[XML4Lib] XPath: Selecting nodes grouped with parent?

[Walker, David]

Thanks to those who responded, it was very helpful.
 
In this case, I'm actually not using XSLT, but rather loading the file into a DOM object, passing it with the query to an XPath object, and then walking thru the resulting node list in order to populate some arrays.
 
 
>> You seem to want to build a custom node 
>> tree, and I don't think that xpath will 
>> let you do this. 
 
I think this is right.  I had hopes of somehow limiting the node tree based on the query alone, but I think I was putting ideas of a relational database result set onto XML.
 
So I'm going to take the two pass approach, although again outside of XSLT.  Thanks!
 
--Dave
 
 
-------------------
David Walker
Library Web Services Manager
California State University
http://xerxes.calstate.edu

________________________________

From: Erik Hetzner [mailto:erik.hetzner at ucop.edu]
Sent: Tue 10/31/2006 2:40 PM
To: Walker, David
Cc: xml4lib at webjunction.org
Subject: Re: [XML4Lib] XPath: Selecting nodes grouped with parent?

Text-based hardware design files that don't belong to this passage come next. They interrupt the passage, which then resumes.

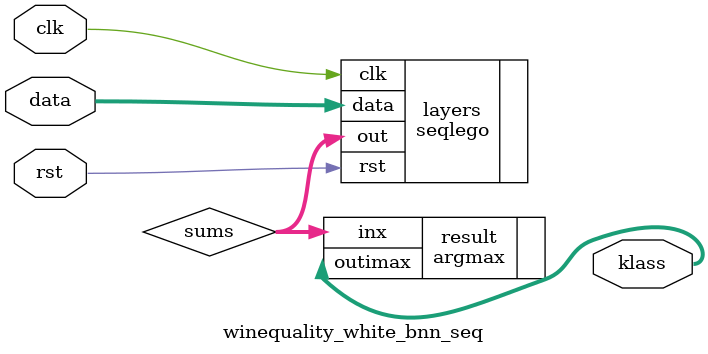
<source format=v>













module winequality_white_bnn_seq #(

parameter N = 11,
parameter M = 40,
parameter B = 4,
parameter C = 7,
parameter Ts = 5


  ) (
  input clk,
  input rst,
  input [N*B-1:0] data,
  output [$clog2(C)-1:0] klass
  );

  localparam Weights0 = 440'b01011011001001010110011000111111100001101110011110111101111010000011000010100110111100010000110010110011100101010111010001001000111000101011010101001110010111011110101100111011111000110011011010110110011111001000001111001101001001101000010110100001111111101110001001001000111100001010010111011000101010001111011111100101110010110001011100100001001001110010100011000000000001001011010100011010101110001001110001001010111111100000111001011000 ;
  localparam Weights1 = 280'b0110101101111010110110010101001100000000111001110111011111111000110100011011000011101011011100101111000011010111101100001100101101000010001100000101011110110000111010110111001011111000110101111101100011101011011100101111110011000111101100011110001101010011010011001100000001110011 ;

  localparam SumL = $clog2(M+1);
  wire [SumL*C-1:0] sums;

  seqlego #(.N(N),.B(B),.M(M),.C(C),.Weights0(Weights0),.Weights1(Weights1)) layers (
    .clk(clk),
    .rst(rst),
    .data(data),
    .out(sums)
  );

  argmax #(.N(C),.I($clog2(C)),.K(SumL)) result (
     .inx(sums),
     .outimax(klass)
  );

endmodule

</source>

At Tue, 31 Oct 2006 13:40:35 -0800,
"Walker, David" <dwalker at calstate.edu> wrote:
>
> Hi all,
> 
> I have a simple set of XML files that include category and database information for various library subscription databases.  Each category has one or more subcategories, and each subcategory has one or more databases, as such:
> 
> <category>
>   <subcategory>
>     <database />
>     <database />
>   </subcategory>
>   <subcategory>
>     <database />
>     <database />
>   </subcategory>
> </category>
> 

[...]

Hi David,

I'm pretty sure that you won't be able to do this in pure xpath, at
least with xpath 1.0. You seem to want to build a custom node tree,
and I don't think that xpath will let you do this. But that's what
XSLT is for: building node trees. I think this will do what you're
looking for.

<?xml version="1.0" encoding="UTF-8"?>
<xsl:transform
    version="1.0"
    xmlns:xsl="http://www.w3.org/1999/XSL/Transform">
 
  <xsl:template match="/">
    <xsl:variable name="foo">
      <xsl:for-each select="//subcategory[database[@type='1']]">
        <xsl:element name="subcategory">
          <xsl:attribute name="name">
            <xsl:value-of select="@name"/>
          </xsl:attribute>
          <xsl:for-each select="database[@type='1']">
            <xsl:element name="database">
              <xsl:attribute name="type">
                <xsl:value-of select="@type"/>
              </xsl:attribute>
            </xsl:element>
          </xsl:for-each>
        </xsl:element>
      </xsl:for-each>
    </xsl:variable>
    <xsl:copy-of select="$foo"/>
  </xsl:template>
</xsl:transform>

best,
Erik Hetzner--
Erik Hetzner
California Digital Library
510-987-0884